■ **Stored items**
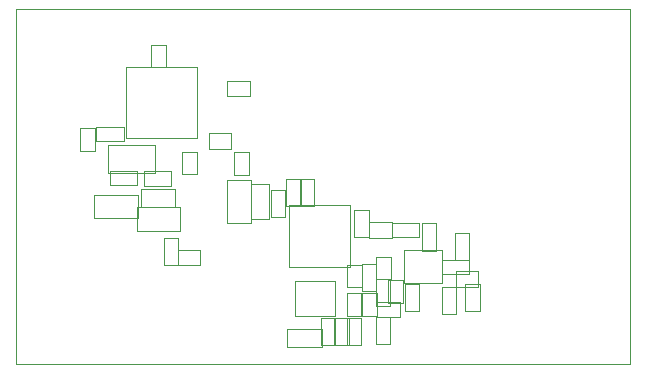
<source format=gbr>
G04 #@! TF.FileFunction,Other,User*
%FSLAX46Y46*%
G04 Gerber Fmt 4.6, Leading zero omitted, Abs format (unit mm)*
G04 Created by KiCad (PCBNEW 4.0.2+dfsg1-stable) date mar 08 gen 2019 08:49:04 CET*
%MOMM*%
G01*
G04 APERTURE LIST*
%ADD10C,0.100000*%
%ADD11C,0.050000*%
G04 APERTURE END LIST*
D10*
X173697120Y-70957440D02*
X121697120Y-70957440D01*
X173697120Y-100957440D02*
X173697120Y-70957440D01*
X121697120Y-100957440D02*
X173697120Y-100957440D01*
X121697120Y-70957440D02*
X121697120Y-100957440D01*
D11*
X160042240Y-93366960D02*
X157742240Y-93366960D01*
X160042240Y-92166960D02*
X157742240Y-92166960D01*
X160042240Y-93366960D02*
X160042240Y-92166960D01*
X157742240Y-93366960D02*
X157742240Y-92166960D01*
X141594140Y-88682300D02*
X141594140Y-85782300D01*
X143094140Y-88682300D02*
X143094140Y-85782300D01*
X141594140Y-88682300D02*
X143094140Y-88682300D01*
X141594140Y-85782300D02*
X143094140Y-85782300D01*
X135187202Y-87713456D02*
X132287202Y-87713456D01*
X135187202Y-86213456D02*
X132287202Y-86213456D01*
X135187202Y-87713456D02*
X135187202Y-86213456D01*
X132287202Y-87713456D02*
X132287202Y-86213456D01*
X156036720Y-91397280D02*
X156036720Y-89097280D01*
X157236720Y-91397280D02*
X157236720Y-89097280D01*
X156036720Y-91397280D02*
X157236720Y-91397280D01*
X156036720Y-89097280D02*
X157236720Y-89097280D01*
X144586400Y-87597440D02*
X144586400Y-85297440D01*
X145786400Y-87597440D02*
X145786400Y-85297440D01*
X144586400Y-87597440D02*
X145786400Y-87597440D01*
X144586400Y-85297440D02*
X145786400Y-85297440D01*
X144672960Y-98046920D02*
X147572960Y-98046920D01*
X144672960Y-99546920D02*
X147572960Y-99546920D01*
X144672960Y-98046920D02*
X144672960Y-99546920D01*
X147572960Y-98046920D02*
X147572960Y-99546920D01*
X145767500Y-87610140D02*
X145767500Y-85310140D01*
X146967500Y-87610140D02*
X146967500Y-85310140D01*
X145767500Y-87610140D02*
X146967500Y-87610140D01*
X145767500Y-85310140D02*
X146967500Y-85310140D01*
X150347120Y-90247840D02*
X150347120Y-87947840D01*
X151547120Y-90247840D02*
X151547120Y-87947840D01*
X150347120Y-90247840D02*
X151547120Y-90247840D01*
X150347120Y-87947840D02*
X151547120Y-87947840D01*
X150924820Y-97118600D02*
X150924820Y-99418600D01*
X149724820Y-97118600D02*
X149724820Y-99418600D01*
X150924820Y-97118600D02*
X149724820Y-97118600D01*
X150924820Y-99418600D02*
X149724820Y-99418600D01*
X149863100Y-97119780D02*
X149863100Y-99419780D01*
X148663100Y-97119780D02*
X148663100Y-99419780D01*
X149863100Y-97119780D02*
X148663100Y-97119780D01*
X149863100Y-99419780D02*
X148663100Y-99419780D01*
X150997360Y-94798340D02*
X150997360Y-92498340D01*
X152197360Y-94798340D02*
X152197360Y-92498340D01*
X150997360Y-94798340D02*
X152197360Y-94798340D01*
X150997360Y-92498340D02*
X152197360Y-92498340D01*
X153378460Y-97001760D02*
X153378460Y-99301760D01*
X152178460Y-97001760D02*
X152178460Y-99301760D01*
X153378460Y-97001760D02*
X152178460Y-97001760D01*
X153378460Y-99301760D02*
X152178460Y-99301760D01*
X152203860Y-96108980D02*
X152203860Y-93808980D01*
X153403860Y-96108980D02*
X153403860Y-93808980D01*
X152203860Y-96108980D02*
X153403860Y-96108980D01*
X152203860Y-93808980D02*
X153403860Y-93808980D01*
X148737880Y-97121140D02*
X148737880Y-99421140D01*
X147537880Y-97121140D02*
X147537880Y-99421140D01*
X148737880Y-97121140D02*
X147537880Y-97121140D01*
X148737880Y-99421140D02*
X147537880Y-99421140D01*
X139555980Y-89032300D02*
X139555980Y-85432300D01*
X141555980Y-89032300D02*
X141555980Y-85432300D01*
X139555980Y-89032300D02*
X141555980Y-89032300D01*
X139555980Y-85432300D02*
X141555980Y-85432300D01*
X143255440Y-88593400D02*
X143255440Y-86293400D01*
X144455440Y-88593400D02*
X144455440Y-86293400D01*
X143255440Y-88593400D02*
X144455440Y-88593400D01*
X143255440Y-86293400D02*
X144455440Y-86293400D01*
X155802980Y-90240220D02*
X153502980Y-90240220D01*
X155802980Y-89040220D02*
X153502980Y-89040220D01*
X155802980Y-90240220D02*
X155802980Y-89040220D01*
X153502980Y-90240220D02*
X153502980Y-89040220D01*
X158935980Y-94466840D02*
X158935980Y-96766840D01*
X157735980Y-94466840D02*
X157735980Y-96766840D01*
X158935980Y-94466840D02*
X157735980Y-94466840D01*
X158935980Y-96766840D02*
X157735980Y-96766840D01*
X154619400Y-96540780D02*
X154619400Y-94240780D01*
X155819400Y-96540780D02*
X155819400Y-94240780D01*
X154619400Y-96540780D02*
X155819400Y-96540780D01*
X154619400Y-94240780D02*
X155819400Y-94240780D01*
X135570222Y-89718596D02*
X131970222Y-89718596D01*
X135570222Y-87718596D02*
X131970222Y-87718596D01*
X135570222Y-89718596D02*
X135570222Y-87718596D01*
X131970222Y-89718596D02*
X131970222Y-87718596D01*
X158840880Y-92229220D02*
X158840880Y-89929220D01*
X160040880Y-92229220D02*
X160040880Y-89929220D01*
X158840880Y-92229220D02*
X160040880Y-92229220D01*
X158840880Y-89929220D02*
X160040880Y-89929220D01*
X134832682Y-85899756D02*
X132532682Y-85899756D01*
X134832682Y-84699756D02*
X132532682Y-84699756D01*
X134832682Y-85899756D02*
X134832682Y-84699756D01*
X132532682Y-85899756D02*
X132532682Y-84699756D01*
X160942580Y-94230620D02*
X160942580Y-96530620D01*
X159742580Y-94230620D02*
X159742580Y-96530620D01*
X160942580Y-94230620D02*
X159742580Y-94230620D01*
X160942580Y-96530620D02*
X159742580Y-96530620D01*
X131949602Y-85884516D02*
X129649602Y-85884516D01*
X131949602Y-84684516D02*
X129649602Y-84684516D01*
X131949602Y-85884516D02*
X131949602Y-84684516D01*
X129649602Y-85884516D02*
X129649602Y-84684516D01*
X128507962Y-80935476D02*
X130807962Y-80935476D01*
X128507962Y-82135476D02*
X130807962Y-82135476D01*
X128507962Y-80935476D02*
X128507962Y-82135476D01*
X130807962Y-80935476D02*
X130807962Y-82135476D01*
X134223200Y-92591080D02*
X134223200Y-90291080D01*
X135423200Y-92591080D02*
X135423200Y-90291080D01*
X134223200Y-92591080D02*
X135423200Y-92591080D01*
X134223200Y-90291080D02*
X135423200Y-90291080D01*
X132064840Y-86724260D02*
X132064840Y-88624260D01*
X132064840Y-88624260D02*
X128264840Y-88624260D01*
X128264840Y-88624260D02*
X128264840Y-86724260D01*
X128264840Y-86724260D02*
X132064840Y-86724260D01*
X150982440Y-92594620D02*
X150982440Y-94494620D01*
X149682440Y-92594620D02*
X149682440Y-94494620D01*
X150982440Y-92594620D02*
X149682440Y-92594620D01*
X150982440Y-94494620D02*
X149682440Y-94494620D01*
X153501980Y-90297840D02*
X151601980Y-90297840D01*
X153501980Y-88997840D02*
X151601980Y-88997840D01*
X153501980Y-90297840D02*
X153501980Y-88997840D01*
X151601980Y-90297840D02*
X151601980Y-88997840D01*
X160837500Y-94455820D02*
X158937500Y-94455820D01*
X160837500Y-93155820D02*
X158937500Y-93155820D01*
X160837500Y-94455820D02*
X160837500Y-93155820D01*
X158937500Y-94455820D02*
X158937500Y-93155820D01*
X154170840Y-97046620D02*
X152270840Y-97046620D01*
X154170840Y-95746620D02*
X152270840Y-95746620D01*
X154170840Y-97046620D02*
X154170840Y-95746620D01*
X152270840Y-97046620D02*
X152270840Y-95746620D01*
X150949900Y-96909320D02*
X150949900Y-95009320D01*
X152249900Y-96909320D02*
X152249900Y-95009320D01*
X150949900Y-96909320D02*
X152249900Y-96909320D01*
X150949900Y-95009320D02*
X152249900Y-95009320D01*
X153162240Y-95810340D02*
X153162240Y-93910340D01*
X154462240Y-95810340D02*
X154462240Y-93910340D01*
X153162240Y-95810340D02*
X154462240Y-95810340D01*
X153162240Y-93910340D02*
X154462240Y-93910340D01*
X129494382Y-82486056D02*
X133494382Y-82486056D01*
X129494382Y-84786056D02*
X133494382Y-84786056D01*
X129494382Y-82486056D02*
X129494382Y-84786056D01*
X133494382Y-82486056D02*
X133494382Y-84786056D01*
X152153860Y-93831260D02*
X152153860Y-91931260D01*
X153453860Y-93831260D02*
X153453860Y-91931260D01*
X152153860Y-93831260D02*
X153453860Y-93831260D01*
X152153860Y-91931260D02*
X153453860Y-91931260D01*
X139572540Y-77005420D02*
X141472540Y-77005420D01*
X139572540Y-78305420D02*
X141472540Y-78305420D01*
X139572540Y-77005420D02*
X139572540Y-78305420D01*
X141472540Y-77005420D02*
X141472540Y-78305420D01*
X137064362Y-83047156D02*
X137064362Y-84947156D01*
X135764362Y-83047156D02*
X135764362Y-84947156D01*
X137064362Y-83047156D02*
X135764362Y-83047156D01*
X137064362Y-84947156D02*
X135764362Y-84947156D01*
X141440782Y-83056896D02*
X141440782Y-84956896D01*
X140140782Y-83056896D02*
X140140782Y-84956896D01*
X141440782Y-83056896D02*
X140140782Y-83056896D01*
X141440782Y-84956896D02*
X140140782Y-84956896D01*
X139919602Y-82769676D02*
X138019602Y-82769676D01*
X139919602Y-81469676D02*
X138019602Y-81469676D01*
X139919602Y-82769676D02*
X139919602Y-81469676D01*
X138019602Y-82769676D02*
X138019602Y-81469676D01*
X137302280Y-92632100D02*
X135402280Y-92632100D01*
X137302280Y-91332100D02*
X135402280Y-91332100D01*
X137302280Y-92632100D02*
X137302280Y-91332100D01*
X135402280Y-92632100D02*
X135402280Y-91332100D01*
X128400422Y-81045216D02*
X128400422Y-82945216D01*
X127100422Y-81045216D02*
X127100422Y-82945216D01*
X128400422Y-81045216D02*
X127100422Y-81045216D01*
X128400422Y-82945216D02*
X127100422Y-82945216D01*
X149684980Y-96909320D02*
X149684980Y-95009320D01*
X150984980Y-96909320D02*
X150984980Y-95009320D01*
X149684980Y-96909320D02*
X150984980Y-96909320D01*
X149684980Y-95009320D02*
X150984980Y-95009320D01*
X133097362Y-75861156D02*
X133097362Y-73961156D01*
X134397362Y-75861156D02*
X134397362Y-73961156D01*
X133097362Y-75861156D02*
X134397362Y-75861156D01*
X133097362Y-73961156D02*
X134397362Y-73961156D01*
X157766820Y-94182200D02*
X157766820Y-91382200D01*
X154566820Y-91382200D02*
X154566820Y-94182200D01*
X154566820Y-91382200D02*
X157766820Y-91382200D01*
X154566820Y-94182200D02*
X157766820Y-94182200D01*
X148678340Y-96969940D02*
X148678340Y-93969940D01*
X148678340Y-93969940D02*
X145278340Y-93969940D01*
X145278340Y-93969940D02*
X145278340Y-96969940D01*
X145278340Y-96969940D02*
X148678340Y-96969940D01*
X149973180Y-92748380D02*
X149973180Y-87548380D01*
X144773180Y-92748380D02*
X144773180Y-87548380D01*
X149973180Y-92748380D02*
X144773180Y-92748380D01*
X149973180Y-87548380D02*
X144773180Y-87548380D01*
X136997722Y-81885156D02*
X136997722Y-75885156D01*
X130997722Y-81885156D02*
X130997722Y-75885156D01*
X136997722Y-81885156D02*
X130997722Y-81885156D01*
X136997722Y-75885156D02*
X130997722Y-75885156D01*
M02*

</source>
--
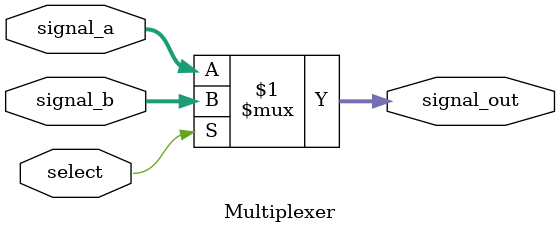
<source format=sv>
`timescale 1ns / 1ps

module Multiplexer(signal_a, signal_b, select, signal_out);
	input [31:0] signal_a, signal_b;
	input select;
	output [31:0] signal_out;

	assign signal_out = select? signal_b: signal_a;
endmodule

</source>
==
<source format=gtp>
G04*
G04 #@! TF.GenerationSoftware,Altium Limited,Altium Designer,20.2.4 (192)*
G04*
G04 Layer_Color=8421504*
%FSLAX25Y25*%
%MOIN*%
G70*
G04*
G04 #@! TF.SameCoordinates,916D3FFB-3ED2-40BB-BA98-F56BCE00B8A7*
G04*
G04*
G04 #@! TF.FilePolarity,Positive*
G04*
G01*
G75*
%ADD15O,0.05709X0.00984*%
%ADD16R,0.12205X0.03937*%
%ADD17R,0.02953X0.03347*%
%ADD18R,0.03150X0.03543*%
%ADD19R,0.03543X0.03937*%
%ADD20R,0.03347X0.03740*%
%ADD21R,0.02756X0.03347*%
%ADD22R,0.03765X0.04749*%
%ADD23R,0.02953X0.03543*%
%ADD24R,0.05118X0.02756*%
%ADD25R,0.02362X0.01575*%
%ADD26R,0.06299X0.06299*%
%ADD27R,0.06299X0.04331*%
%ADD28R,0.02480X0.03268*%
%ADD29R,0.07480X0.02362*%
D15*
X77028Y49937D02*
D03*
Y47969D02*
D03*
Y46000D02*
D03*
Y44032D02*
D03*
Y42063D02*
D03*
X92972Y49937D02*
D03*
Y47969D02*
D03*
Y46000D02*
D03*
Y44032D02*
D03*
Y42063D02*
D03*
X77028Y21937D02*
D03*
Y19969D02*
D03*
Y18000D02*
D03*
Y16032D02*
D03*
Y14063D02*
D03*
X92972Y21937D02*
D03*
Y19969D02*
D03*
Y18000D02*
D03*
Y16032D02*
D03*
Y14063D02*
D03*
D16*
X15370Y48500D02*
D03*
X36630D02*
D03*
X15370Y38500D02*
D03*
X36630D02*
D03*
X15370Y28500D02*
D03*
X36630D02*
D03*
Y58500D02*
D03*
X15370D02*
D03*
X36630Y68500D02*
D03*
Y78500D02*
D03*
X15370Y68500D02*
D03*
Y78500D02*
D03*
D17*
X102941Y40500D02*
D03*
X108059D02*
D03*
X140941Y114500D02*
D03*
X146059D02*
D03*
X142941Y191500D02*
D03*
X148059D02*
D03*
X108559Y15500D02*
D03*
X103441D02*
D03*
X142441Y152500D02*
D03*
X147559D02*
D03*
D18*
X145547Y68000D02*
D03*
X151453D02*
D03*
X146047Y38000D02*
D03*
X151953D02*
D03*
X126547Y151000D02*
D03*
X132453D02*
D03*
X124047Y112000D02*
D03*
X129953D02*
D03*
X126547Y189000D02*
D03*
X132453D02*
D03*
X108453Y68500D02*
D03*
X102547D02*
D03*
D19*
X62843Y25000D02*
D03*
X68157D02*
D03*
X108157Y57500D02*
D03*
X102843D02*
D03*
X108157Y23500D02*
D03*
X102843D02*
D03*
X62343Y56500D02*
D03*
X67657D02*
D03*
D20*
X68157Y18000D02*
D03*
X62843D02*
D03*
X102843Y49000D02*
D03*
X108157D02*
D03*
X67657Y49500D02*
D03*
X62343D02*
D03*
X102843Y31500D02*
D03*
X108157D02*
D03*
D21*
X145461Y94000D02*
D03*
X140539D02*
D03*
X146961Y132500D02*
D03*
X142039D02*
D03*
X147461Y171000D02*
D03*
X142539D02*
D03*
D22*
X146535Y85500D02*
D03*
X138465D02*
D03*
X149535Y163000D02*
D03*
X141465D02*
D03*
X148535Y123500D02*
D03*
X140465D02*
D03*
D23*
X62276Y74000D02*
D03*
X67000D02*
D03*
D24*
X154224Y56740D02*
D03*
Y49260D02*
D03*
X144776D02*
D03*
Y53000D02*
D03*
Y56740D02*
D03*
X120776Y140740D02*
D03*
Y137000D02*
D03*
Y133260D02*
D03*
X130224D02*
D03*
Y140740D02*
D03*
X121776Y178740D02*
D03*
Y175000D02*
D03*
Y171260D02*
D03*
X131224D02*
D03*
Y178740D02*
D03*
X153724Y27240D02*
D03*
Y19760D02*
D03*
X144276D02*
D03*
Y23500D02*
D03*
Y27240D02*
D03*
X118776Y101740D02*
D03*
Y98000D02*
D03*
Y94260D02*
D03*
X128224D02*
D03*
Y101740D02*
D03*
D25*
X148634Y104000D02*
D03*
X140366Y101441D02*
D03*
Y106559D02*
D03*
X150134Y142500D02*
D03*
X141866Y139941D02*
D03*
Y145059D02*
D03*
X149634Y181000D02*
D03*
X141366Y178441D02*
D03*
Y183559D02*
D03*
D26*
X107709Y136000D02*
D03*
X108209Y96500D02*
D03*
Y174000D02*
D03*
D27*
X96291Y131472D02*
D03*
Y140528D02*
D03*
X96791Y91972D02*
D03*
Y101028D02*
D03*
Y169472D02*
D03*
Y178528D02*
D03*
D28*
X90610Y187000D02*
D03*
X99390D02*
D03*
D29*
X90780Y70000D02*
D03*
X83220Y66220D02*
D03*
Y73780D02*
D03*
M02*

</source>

■ **Problem details**
Output only an exact transcription of the lines above from the one with "<source format=gbr>" up to and including the one with "X144586400Y-85297440D01*".

■ **Answer space**
<source format=gbr>
G04 #@! TF.FileFunction,Other,User*
%FSLAX46Y46*%
G04 Gerber Fmt 4.6, Leading zero omitted, Abs format (unit mm)*
G04 Created by KiCad (PCBNEW 4.0.2+dfsg1-stable) date mar 08 gen 2019 08:49:04 CET*
%MOMM*%
G01*
G04 APERTURE LIST*
%ADD10C,0.100000*%
%ADD11C,0.050000*%
G04 APERTURE END LIST*
D10*
X173697120Y-70957440D02*
X121697120Y-70957440D01*
X173697120Y-100957440D02*
X173697120Y-70957440D01*
X121697120Y-100957440D02*
X173697120Y-100957440D01*
X121697120Y-70957440D02*
X121697120Y-100957440D01*
D11*
X160042240Y-93366960D02*
X157742240Y-93366960D01*
X160042240Y-92166960D02*
X157742240Y-92166960D01*
X160042240Y-93366960D02*
X160042240Y-92166960D01*
X157742240Y-93366960D02*
X157742240Y-92166960D01*
X141594140Y-88682300D02*
X141594140Y-85782300D01*
X143094140Y-88682300D02*
X143094140Y-85782300D01*
X141594140Y-88682300D02*
X143094140Y-88682300D01*
X141594140Y-85782300D02*
X143094140Y-85782300D01*
X135187202Y-87713456D02*
X132287202Y-87713456D01*
X135187202Y-86213456D02*
X132287202Y-86213456D01*
X135187202Y-87713456D02*
X135187202Y-86213456D01*
X132287202Y-87713456D02*
X132287202Y-86213456D01*
X156036720Y-91397280D02*
X156036720Y-89097280D01*
X157236720Y-91397280D02*
X157236720Y-89097280D01*
X156036720Y-91397280D02*
X157236720Y-91397280D01*
X156036720Y-89097280D02*
X157236720Y-89097280D01*
X144586400Y-87597440D02*
X144586400Y-85297440D01*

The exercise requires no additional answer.